Study text:
======
[NB: check the byline as usual, thanks. /~Rayne]
In spite of Anna Colin Lebedev’s persuasive tweet thread encouraging us to focus on the internal rationality of Putin’s goals and how Putin may achieve those aims, it’s difficult not to ask what’s going on with Putin.
The images we’ve seen of him recently show him at more than 10-12 feet away from others though he is uniformly unmasked.
The big long meeting table with France’s President Emmanuel Macron:
The February 21 meeting with his security council:
His statements to media are staged as always; it’s hard to tell how far he is from the production team behind the camera.
There’s some logic to this; media have been told it’s because of COVID, and in the case of Macron as well as Germany’s Chancellor Olaf Scholz it was because they refused Russian PCR tests for security reasons.
He doesn’t look well, either. A few years ago he had been using Botox for which he was and still is frequently mocked; he appears to have stopped using it.
— Thomas Japan🇯🇵🇺🇦 (@JapanBiking) March 1, 2022
But now his skin looks unhealthy; his face appears puffy, as if he’s been using steroids. Was he sick with COVID recently? If so is he dealing with neurological challenges?
======
[Data entries]

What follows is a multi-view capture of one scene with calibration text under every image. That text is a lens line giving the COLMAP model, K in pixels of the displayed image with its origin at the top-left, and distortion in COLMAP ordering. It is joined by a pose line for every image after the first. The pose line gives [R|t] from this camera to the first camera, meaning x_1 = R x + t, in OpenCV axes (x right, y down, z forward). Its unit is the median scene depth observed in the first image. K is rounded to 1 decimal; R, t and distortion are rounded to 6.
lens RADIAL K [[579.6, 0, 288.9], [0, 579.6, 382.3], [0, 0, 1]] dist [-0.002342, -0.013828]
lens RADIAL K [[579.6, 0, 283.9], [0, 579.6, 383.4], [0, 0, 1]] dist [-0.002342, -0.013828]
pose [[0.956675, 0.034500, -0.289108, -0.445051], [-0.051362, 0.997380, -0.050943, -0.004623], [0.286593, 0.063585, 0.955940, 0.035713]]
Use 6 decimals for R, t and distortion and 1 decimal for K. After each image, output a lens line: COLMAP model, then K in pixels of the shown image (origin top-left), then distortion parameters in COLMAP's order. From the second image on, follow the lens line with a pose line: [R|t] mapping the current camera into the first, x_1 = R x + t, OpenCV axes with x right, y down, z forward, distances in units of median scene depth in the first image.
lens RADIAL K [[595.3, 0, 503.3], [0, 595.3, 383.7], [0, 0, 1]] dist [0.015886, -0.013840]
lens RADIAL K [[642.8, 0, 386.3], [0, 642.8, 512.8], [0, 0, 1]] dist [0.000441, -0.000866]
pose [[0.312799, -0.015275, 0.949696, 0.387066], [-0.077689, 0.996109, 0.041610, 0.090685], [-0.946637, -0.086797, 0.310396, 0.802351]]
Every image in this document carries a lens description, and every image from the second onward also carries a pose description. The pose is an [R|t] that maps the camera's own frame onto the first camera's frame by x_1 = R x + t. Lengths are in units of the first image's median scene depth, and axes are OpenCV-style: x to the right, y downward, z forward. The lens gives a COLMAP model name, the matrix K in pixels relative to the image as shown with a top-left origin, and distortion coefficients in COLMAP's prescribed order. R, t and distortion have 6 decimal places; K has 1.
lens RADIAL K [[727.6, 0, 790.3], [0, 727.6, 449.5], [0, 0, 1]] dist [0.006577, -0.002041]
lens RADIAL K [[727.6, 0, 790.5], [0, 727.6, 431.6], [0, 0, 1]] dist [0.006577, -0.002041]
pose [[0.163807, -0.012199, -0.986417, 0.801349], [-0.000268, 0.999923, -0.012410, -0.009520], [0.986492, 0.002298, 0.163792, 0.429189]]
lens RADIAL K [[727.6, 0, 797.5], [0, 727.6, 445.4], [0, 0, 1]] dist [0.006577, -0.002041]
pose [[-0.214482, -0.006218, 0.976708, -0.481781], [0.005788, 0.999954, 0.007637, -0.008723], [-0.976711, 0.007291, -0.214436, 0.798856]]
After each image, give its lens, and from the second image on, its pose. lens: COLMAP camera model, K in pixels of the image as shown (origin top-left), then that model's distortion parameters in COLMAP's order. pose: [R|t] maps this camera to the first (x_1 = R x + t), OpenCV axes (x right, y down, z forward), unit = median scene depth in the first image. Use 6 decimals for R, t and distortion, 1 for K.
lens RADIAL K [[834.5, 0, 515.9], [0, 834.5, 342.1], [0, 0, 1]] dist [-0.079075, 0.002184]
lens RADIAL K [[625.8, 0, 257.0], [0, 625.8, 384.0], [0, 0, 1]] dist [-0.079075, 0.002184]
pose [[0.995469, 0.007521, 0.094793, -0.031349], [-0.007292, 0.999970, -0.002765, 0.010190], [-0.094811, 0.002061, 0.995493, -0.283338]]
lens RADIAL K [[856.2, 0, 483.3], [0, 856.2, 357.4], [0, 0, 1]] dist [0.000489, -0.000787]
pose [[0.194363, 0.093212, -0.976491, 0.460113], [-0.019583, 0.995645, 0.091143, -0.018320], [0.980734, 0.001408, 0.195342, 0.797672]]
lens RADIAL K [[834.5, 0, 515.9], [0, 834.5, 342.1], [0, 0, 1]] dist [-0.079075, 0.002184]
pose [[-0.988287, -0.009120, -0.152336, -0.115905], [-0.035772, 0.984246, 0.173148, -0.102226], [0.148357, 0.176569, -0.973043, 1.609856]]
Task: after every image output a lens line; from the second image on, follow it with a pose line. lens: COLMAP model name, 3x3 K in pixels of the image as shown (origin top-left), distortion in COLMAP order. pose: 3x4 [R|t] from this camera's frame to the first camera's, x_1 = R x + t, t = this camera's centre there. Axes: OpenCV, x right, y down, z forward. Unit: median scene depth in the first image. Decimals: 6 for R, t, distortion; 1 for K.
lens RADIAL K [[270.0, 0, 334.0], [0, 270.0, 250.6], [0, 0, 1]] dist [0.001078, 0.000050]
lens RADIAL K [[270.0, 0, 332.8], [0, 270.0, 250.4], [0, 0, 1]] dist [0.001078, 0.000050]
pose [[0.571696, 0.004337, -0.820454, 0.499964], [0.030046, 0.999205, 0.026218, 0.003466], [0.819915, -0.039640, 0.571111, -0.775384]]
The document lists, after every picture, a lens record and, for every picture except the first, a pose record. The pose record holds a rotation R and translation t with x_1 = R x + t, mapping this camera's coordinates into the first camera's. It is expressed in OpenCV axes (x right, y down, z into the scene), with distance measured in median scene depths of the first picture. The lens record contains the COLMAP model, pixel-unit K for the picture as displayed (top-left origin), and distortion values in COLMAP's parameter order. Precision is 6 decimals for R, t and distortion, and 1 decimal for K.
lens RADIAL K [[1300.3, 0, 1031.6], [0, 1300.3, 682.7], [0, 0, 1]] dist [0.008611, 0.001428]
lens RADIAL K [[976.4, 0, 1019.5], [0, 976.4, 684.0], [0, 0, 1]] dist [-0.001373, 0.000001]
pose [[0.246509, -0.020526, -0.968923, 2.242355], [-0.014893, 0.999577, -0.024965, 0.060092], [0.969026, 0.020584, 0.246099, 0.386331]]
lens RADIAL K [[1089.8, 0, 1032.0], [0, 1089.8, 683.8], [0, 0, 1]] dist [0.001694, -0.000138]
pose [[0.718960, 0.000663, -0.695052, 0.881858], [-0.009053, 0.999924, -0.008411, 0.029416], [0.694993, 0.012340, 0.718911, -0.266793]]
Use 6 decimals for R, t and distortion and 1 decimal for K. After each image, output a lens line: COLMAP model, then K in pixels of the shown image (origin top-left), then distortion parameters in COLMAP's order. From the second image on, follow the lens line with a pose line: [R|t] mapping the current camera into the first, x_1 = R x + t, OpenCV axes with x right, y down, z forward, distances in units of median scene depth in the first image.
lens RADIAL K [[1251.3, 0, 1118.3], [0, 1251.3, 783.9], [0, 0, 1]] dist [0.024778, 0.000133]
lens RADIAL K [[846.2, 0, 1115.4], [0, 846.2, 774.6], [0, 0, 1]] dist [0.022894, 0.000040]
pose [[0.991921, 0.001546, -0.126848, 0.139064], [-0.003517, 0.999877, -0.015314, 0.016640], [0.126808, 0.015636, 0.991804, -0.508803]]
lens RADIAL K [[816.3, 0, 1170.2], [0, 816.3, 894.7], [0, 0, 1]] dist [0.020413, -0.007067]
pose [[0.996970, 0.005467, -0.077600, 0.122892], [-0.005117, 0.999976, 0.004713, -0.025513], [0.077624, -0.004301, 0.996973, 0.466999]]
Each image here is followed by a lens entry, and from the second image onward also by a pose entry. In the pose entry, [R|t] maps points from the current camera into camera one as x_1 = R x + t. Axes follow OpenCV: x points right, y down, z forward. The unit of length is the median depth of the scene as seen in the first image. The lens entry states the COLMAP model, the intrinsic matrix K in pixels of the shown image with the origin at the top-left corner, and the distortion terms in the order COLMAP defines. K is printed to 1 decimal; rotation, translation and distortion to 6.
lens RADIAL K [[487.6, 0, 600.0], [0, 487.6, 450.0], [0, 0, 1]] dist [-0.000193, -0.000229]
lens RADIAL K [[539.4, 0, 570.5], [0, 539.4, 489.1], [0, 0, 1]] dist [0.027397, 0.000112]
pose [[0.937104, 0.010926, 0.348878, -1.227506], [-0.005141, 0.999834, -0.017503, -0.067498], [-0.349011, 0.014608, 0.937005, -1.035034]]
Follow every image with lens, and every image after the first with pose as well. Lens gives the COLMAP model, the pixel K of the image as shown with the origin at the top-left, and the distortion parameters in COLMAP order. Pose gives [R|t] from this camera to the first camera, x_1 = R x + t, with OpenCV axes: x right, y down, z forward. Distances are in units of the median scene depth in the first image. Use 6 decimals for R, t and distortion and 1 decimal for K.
======
Tasks to complete:
(A) Repeat the Putin post word for word, everything from "[NB: check the" down to "on with Putin.".
(B) Sum up the Putin post in two sentences.
(C) According to the Putin post, why was Putin kept at a distance from Emmanuel Macron and Olaf Scholz? Answer in one or two sentences.
The data entries were drawn from a different source than the text.

Task-by-task solutions:
(A)
[NB: check the byline as usual, thanks. /~Rayne]
In spite of Anna Colin Lebedev’s persuasive tweet thread encouraging us to focus on the internal rationality of Putin’s goals and how Putin may achieve those aims, it’s difficult not to ask what’s going on with Putin.

(B) Despite calls to focus on the rationality of Putin's goals, the post finds it hard not to wonder what is going on with him, noting that recent images show him unmasked and seated far from others. Media were told this distance was because of COVID, and in Macron's and Scholz's case because they refused Russian PCR tests; the post also says his skin looks unhealthy and his face puffy, and it asks whether he recently had COVID and is dealing with neurological challenges.

(C) Macron and Scholz refused Russian PCR tests for security reasons. More generally, media were told the distance was because of COVID.